-- Goal of the exercise --
Show every line below where "Squamous" can be found.

-- Data provided --
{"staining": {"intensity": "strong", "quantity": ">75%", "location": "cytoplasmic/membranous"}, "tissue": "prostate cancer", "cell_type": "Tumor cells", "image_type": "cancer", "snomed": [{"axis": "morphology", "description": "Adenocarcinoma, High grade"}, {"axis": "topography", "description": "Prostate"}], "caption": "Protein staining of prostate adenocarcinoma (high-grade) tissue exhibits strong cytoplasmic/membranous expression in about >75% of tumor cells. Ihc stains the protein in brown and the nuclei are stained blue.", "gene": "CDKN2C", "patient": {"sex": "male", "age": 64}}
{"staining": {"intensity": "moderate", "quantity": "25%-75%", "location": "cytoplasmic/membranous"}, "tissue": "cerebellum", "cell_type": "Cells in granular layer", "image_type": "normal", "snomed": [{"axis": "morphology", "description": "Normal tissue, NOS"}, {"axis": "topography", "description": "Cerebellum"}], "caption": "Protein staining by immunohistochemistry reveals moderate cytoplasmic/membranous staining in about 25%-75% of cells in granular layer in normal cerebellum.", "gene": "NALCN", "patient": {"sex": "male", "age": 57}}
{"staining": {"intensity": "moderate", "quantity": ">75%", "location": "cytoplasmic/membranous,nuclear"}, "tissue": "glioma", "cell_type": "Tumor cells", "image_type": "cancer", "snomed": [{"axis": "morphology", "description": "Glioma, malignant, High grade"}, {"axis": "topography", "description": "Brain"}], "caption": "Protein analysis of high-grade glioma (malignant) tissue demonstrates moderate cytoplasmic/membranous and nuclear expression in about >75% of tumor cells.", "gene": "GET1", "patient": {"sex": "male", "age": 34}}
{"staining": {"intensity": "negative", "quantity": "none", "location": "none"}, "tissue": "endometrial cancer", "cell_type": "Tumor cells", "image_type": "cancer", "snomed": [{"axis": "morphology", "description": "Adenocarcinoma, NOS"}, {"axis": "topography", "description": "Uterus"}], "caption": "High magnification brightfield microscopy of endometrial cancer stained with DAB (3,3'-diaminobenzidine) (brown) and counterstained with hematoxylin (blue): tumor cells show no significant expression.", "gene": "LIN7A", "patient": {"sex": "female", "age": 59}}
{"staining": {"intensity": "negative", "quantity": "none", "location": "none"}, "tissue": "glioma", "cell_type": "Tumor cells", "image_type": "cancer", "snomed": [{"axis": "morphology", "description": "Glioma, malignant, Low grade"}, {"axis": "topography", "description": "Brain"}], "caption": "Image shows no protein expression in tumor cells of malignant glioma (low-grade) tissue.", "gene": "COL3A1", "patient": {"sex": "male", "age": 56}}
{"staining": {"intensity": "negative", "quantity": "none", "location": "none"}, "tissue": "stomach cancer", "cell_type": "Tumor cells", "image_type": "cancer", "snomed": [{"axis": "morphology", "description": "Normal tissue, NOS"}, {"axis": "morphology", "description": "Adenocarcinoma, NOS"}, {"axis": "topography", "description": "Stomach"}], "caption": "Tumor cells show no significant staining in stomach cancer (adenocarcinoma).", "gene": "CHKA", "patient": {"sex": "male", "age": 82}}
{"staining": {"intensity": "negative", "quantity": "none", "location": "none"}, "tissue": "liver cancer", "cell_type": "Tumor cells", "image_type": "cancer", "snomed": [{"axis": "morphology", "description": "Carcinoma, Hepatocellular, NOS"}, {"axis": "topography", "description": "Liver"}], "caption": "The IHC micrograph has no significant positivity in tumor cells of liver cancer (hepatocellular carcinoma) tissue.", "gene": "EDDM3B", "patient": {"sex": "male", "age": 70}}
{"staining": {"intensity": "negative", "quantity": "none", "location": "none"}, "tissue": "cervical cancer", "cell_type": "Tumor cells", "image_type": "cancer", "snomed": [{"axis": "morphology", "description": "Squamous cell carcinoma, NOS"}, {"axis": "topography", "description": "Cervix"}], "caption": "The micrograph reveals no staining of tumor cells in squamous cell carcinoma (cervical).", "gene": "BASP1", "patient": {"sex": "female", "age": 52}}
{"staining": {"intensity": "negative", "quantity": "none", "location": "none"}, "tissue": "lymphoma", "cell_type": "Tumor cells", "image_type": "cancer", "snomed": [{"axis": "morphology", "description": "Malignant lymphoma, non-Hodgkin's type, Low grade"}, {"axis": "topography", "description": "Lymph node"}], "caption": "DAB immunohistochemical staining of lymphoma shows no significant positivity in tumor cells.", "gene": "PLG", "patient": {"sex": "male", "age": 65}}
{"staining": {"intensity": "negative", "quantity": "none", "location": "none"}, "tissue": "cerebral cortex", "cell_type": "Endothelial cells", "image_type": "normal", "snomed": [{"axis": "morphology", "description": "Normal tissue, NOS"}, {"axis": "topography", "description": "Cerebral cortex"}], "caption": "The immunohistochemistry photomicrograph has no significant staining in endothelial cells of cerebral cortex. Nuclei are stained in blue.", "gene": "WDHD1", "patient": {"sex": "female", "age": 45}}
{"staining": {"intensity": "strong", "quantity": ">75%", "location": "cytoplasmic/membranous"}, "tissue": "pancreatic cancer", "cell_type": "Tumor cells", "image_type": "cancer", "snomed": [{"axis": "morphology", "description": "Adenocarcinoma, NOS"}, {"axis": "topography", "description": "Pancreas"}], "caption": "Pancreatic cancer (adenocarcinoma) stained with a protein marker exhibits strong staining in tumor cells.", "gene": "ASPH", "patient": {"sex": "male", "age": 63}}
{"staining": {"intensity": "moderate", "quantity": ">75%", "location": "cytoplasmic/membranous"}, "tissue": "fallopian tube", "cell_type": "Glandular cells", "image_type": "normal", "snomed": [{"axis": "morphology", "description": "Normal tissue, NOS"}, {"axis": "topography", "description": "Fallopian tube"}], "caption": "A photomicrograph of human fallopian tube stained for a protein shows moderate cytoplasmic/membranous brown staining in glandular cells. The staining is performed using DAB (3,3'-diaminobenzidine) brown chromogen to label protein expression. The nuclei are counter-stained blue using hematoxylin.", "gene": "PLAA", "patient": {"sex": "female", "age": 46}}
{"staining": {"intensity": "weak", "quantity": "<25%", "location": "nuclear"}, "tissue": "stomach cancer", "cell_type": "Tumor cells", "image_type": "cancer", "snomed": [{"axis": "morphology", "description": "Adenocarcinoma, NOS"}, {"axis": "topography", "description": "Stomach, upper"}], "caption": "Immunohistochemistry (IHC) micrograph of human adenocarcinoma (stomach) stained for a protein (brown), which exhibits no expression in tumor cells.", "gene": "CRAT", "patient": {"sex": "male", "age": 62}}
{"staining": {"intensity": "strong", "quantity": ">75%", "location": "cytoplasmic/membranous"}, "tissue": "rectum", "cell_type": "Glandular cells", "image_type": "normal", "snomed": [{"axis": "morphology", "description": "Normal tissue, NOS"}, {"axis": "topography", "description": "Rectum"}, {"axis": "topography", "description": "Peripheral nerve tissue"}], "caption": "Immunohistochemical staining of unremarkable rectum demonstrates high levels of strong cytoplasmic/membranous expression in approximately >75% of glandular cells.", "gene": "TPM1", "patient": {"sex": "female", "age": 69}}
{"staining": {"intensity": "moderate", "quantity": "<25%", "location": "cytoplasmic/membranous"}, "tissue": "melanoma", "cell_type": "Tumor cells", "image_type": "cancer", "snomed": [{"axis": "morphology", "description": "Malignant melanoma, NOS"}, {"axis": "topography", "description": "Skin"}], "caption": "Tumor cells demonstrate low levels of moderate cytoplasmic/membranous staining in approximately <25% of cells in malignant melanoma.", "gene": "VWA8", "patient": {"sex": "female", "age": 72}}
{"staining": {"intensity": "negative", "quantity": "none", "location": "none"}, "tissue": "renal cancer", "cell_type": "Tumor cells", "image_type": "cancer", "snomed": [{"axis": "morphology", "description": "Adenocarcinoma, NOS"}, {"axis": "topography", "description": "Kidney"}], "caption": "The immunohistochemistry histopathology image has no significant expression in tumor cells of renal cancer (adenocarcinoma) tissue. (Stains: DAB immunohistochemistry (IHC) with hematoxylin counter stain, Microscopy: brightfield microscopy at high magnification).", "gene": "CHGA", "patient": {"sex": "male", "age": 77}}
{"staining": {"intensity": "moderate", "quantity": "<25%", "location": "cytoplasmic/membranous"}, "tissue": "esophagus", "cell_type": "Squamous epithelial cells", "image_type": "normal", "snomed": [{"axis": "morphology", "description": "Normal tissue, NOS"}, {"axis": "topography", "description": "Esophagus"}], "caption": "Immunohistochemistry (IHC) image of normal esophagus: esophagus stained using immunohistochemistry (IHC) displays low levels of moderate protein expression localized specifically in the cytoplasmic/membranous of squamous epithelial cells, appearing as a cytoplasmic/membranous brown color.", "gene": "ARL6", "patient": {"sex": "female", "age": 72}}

-- Response for this exercise --
{"staining": {"intensity": "negative", "quantity": "none", "location": "none"}, "tissue": "cervical cancer", "cell_type": "Tumor cells", "image_type": "cancer", "snomed": [{"axis": "morphology", "description": "Squamous cell carcinoma, NOS"}, {"axis": "topography", "description": "Cervix"}], "caption": "The micrograph reveals no staining of tumor cells in squamous cell carcinoma (cervical).", "gene": "BASP1", "patient": {"sex": "female", "age": 52}}
{"staining": {"intensity": "moderate", "quantity": "<25%", "location": "cytoplasmic/membranous"}, "tissue": "esophagus", "cell_type": "Squamous epithelial cells", "image_type": "normal", "snomed": [{"axis": "morphology", "description": "Normal tissue, NOS"}, {"axis": "topography", "description": "Esophagus"}], "caption": "Immunohistochemistry (IHC) image of normal esophagus: esophagus stained using immunohistochemistry (IHC) displays low levels of moderate protein expression localized specifically in the cytoplasmic/membranous of squamous epithelial cells, appearing as a cytoplasmic/membranous brown color.", "gene": "ARL6", "patient": {"sex": "female", "age": 72}}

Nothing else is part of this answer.